» **Task requirements**:
Could you reproduce each of the following rows verbatim, leaving none out?

» **Input rows**:
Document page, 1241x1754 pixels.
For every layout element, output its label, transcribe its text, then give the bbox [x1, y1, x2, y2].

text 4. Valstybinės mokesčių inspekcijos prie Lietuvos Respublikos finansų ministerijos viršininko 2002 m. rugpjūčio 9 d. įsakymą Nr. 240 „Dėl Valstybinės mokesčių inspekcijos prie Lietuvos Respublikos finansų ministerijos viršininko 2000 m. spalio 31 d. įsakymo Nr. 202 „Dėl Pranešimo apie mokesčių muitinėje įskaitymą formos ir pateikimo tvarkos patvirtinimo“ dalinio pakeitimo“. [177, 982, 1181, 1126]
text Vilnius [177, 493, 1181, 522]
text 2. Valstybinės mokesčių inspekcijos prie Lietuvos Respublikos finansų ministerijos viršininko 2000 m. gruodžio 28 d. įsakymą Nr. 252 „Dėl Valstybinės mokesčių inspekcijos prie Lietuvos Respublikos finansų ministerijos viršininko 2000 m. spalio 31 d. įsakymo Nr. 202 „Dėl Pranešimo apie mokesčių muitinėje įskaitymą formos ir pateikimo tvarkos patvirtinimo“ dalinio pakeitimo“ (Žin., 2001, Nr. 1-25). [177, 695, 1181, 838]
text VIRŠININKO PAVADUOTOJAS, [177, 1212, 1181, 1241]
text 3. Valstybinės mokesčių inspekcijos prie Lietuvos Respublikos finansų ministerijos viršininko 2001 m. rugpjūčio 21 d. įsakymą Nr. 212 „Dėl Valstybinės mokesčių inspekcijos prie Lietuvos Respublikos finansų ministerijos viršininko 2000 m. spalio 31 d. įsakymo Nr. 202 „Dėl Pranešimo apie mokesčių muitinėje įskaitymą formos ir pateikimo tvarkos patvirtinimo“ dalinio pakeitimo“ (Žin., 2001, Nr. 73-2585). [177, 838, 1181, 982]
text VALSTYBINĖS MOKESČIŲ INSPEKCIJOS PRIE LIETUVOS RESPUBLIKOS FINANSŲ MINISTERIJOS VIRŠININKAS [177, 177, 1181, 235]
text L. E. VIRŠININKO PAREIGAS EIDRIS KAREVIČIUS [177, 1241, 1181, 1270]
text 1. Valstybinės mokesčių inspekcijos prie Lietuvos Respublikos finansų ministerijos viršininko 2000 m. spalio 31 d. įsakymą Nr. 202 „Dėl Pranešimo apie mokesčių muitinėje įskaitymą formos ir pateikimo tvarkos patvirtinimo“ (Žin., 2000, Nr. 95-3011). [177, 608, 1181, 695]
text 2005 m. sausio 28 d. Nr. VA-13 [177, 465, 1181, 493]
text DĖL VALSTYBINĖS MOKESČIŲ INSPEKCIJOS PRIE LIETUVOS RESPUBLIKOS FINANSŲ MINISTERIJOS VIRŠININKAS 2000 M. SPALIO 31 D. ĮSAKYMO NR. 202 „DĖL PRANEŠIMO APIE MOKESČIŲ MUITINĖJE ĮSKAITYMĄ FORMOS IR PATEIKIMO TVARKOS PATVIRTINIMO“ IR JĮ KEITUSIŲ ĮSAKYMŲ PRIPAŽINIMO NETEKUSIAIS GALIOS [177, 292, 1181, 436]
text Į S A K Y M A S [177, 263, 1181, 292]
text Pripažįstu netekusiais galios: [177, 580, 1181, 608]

» **Final result**:
Document page, 1241x1754 pixels.
For every layout element, output its label, transcribe its text, then give the bbox [x1, y1, x2, y2].

text 4. Valstybinės mokesčių inspekcijos prie Lietuvos Respublikos finansų ministerijos viršininko 2002 m. rugpjūčio 9 d. įsakymą Nr. 240 „Dėl Valstybinės mokesčių inspekcijos prie Lietuvos Respublikos finansų ministerijos viršininko 2000 m. spalio 31 d. įsakymo Nr. 202 „Dėl Pranešimo apie mokesčių muitinėje įskaitymą formos ir pateikimo tvarkos patvirtinimo“ dalinio pakeitimo“. [177, 982, 1181, 1126]
text Vilnius [177, 493, 1181, 522]
text 2. Valstybinės mokesčių inspekcijos prie Lietuvos Respublikos finansų ministerijos viršininko 2000 m. gruodžio 28 d. įsakymą Nr. 252 „Dėl Valstybinės mokesčių inspekcijos prie Lietuvos Respublikos finansų ministerijos viršininko 2000 m. spalio 31 d. įsakymo Nr. 202 „Dėl Pranešimo apie mokesčių muitinėje įskaitymą formos ir pateikimo tvarkos patvirtinimo“ dalinio pakeitimo“ (Žin., 2001, Nr. 1-25). [177, 695, 1181, 838]
text VIRŠININKO PAVADUOTOJAS, [177, 1212, 1181, 1241]
text 3. Valstybinės mokesčių inspekcijos prie Lietuvos Respublikos finansų ministerijos viršininko 2001 m. rugpjūčio 21 d. įsakymą Nr. 212 „Dėl Valstybinės mokesčių inspekcijos prie Lietuvos Respublikos finansų ministerijos viršininko 2000 m. spalio 31 d. įsakymo Nr. 202 „Dėl Pranešimo apie mokesčių muitinėje įskaitymą formos ir pateikimo tvarkos patvirtinimo“ dalinio pakeitimo“ (Žin., 2001, Nr. 73-2585). [177, 838, 1181, 982]
text VALSTYBINĖS MOKESČIŲ INSPEKCIJOS PRIE LIETUVOS RESPUBLIKOS FINANSŲ MINISTERIJOS VIRŠININKAS [177, 177, 1181, 235]
text L. E. VIRŠININKO PAREIGAS EIDRIS KAREVIČIUS [177, 1241, 1181, 1270]
text 1. Valstybinės mokesčių inspekcijos prie Lietuvos Respublikos finansų ministerijos viršininko 2000 m. spalio 31 d. įsakymą Nr. 202 „Dėl Pranešimo apie mokesčių muitinėje įskaitymą formos ir pateikimo tvarkos patvirtinimo“ (Žin., 2000, Nr. 95-3011). [177, 608, 1181, 695]
text 2005 m. sausio 28 d. Nr. VA-13 [177, 465, 1181, 493]
text DĖL VALSTYBINĖS MOKESČIŲ INSPEKCIJOS PRIE LIETUVOS RESPUBLIKOS FINANSŲ MINISTERIJOS VIRŠININKAS 2000 M. SPALIO 31 D. ĮSAKYMO NR. 202 „DĖL PRANEŠIMO APIE MOKESČIŲ MUITINĖJE ĮSKAITYMĄ FORMOS IR PATEIKIMO TVARKOS PATVIRTINIMO“ IR JĮ KEITUSIŲ ĮSAKYMŲ PRIPAŽINIMO NETEKUSIAIS GALIOS [177, 292, 1181, 436]
text Į S A K Y M A S [177, 263, 1181, 292]
text Pripažįstu netekusiais galios: [177, 580, 1181, 608]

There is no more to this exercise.